Recently, in Printz v. Printz, the West Virginia Supreme Court of Appeals dealt with an undue influence accusation where one of the testators’ children was was the long-time law partner of the drafter of the testators’ wills. The beneficiary who allegedly got the short end of the stick alleged circumstantial evidence of undue influence based on:
(1) Changes in the decedents’ wills that benefited her brother more than her;
(2) The drafter of the wills and her brother knew each other for over thirty-five years; and
(3) Her brother and the drafter of the wills had been partners in the same law firm since 1988.
She also alleged that her brother communicated with the drafter regarding the wills and paid for the drafter’s legal services. While this alleged circumstantial evidence of undue influence wasn’t enough to create a presumption of undue influence, the case and opinion provide us with a few tips.
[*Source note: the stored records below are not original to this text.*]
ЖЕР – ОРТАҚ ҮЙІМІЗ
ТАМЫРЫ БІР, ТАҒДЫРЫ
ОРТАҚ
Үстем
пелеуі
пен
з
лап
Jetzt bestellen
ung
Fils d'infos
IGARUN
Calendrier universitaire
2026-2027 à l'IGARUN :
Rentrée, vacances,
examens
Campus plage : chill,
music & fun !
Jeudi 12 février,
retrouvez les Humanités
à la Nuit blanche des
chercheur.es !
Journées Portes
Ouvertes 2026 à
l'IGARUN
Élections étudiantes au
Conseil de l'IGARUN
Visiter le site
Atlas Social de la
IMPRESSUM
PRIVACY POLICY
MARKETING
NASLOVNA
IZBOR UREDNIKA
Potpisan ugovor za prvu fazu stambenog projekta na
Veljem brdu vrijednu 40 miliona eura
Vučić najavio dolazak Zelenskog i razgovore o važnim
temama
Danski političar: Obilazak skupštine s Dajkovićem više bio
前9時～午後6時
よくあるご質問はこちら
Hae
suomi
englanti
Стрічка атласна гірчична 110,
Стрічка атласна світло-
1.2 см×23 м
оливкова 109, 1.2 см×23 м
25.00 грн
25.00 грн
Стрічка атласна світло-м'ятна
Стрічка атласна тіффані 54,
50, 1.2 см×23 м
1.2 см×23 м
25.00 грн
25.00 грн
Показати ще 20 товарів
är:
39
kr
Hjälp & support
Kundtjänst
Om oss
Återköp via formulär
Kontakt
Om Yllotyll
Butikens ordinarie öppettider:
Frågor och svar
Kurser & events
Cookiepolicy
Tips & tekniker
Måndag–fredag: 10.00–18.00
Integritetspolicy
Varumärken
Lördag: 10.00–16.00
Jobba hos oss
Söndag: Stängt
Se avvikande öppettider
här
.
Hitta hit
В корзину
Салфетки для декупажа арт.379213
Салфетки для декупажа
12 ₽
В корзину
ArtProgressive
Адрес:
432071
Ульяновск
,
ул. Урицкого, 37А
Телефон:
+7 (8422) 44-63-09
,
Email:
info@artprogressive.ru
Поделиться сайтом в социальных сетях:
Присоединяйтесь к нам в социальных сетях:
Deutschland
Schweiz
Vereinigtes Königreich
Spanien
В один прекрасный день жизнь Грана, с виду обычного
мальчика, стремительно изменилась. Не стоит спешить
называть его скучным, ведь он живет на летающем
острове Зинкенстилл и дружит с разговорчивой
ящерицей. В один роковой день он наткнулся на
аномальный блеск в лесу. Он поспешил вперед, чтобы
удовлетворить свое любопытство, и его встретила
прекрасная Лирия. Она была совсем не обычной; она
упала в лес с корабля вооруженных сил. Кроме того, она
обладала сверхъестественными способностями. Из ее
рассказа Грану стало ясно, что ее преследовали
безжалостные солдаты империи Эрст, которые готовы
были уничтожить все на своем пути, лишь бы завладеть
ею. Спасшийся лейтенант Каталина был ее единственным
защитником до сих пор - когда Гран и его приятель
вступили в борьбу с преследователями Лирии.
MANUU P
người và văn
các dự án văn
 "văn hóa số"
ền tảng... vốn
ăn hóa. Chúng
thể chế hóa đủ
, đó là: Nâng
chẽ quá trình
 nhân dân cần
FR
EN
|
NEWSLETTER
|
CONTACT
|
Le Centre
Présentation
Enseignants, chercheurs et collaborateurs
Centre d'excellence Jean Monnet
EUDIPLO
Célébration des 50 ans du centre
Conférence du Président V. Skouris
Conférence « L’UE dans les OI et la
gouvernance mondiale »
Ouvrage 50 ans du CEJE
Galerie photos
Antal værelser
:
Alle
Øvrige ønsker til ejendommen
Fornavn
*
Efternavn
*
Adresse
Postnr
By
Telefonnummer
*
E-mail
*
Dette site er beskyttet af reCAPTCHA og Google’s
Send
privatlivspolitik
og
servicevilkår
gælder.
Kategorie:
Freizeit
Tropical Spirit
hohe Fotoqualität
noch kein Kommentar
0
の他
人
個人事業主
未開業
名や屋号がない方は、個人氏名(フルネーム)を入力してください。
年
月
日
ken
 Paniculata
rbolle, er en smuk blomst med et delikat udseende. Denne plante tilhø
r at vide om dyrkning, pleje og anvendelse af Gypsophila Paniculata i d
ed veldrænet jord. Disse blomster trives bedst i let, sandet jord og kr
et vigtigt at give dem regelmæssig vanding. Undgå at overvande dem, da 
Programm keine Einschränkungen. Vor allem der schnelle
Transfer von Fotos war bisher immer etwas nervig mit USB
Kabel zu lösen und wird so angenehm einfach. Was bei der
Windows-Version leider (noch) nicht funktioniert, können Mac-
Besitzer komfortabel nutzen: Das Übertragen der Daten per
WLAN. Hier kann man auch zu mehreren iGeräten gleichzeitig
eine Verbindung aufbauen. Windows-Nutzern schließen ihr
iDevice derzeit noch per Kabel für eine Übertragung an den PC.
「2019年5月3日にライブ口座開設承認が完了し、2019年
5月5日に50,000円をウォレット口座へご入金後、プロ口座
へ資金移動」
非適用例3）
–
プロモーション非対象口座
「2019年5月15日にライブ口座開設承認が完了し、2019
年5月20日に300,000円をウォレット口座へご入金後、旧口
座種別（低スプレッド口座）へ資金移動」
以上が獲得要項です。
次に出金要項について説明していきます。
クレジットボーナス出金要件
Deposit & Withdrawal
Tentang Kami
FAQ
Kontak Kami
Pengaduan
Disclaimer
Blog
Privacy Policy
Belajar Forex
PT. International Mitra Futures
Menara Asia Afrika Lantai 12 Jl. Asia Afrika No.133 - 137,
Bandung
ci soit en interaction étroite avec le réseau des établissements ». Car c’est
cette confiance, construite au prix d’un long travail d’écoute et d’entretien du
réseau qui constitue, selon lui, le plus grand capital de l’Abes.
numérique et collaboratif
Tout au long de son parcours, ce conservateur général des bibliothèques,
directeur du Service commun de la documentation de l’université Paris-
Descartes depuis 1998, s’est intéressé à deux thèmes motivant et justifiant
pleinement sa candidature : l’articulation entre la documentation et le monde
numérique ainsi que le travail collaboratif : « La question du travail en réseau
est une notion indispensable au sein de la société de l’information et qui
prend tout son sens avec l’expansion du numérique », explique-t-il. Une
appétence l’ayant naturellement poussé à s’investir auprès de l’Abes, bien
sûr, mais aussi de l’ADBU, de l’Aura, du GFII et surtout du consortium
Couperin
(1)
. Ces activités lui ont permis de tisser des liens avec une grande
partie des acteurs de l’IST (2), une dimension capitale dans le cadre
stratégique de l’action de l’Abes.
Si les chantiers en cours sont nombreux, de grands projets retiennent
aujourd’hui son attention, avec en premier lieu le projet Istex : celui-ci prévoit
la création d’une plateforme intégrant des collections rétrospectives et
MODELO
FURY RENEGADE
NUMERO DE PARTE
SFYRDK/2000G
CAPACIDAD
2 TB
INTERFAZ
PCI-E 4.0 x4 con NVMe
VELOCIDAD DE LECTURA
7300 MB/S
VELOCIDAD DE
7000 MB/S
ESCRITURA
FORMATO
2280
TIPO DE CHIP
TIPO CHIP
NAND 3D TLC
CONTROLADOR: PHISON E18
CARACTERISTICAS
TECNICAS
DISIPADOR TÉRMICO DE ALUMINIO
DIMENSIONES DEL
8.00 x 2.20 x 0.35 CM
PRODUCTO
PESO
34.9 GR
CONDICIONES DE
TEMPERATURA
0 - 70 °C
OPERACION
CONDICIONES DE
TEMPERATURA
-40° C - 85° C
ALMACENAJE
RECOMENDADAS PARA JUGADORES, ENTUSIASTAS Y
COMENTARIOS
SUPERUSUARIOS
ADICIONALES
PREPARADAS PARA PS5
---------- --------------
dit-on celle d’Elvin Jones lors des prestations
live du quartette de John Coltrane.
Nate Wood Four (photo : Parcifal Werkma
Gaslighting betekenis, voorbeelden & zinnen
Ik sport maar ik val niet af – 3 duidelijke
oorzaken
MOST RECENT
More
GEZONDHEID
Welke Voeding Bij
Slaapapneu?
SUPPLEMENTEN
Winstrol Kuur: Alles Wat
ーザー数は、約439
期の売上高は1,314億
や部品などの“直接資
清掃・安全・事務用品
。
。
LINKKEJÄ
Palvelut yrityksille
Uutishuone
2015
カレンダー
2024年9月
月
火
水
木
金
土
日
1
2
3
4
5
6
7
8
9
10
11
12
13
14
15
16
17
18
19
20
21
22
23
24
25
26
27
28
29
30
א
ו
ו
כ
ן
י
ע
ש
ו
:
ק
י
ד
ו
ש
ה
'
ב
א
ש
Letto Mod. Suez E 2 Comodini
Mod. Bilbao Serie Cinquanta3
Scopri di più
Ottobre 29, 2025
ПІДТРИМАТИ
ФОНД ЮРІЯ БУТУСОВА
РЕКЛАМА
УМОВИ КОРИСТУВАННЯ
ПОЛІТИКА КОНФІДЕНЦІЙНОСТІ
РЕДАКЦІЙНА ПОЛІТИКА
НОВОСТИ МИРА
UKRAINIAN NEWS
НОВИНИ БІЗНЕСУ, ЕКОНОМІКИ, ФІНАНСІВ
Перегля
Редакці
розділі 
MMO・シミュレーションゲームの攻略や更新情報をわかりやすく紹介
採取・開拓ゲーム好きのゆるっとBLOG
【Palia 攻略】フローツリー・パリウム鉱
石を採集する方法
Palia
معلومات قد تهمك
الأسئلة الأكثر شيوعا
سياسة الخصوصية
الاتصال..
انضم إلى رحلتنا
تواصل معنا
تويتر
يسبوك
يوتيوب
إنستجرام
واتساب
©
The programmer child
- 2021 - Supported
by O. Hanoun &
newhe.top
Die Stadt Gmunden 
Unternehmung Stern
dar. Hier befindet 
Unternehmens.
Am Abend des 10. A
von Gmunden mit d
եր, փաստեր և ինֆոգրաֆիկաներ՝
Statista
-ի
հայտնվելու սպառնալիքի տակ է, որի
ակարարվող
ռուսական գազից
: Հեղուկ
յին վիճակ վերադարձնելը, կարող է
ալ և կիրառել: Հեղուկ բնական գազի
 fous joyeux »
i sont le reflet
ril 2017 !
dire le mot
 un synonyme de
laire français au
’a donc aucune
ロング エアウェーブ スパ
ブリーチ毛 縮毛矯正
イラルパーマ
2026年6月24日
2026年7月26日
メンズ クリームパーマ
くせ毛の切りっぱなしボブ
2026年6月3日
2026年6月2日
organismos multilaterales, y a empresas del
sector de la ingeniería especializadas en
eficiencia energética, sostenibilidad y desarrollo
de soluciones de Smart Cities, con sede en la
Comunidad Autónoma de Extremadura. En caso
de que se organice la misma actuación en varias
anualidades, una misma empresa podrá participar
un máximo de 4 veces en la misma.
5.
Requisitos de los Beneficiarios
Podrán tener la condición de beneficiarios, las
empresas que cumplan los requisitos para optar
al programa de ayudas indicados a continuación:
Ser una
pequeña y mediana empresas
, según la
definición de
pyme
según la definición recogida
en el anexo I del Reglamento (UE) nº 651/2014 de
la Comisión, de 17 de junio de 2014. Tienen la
First, the brother was not in the room when the parents discussed their wills with the drafter and was not present when the wills were executed. This is a good idea where there isn’t a joint representation.
Second, the drafter sent drafts of the wills directly to the testators and didn’t use his law partner as the middleman here. While the testators used their son to communicate non-substantive changes back to the drafter about the wills, this wasn’t enough to raise a presumption of undue influence. The better course, however, would have been to cut the law partner completely out of the chain of communications between the testators and the drafter.
Third, the drafter and personal physician of the testators opined that the testators were of sound mind and possessed the requisite capacity at the time they executed their respective wills. If you think there may be a challenge, it is better to get those opinions contemporaneous with the execution of the wills.
Recognizing that preparing estate documents that benefit your law partners could result in estate litigation down the road should not be reason to decline the representation. A little advanced planning – such as following some of the steps above – can help minimize that risk.